Though the Ministry of Primary and Secondary Education has directed schools to embrace e-learning for at-home educational support to help learners during the lockdown, public schools have initiated virtual tutorials due to resources constraints.
Only well-to-do private schools have migrated to Google Classroom, Moodle or video-conferencing platforms, like Zoom, Google Meet and Microsoft Teams, something that public schools cannot afford due to lack of resources.
At most public schools are reportedly uploading homework on WhatsApp groups without any meaningful feedback and live discussions, leaving many learners frustrated and confused.
The ministry also lacks a monitoring mechanism to assess implementation of the e-learning directive and effectiveness of the e-learning models adopted by schools.
Most teachers need training to realign their conventional teaching style and reform the way they engage with students in the classroom — both offline and online.
The Ministry of Primary and Secondary Education spokesperson, Mr Toungana Ndoro cited e-administration and e-Learning as the two critical ICT interventions that will rescue of the education sector during this pandemic.
“We are taking online lessons and the adoption of technology seriously so that learning continues in spite of the pandemic. Let us adjust to the provision of wholesome education through the use of technology because this pandemic may be with us in the unforeseen future,” said Mr Ndoro.

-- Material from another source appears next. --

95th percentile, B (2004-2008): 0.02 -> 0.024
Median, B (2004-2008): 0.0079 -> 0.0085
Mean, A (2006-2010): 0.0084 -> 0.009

“We have online lessons that follow the competence based curriculum on our digital platforms. We are in a new norm and with time we expect to harness the best of online lessons,” said Mr Ndoro, adding that teachers need realign their pedagogical skills to new norm.

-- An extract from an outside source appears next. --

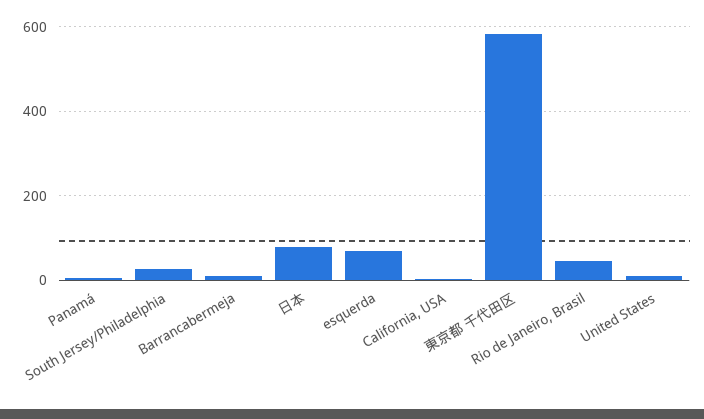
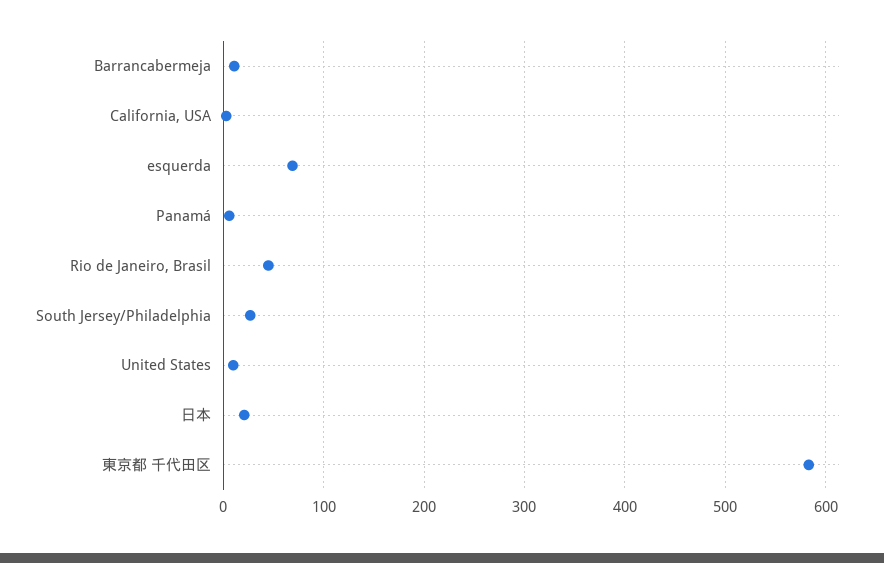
日本: 80 -> 20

President of the National Secondary School Heads, Mr Arthur Maphosa, said teachers and head need capacitation to design, implement and upload virtual tutorials and to reform their engagement with learners both offline and online.

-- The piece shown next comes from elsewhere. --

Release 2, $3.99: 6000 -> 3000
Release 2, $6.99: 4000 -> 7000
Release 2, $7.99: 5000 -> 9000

He said e-learning comes with discipline, accountability and strong monitoring so that learners do not abuse the facility and peruse immoral material.
“Schools need support to enable all personnel to receive training to embrace the enhanced new digital era that is coming fast in the new norm. Heads need training on supervision through digital means, and teachers on how best they can conduct Google classes; remember public schools have very huge enrolments and it is not easy. Hard work and resources are needed.
“Currently almost zero percent of public schools are on digital learning despite calls to embrace this. Resources are the biggest challenge.
“Schools are currently working on what they have, but honestly the bulk have not started; they have no electricity, solar power and internet facilities, which the digital era requires if learners are to learn from homes.
“This is a massive challenge to schools, ministry and Government. There is no sufficient digital hardware, some schools are so poor they operate with less than 10 computers, some have nothing,” said Mr Maphosa.
Mr Maphosa admitted that WhatsApp lessons are frustrating some learners “as it increases the one way teaching method of just having to tell children, without inviting them to think and discover”.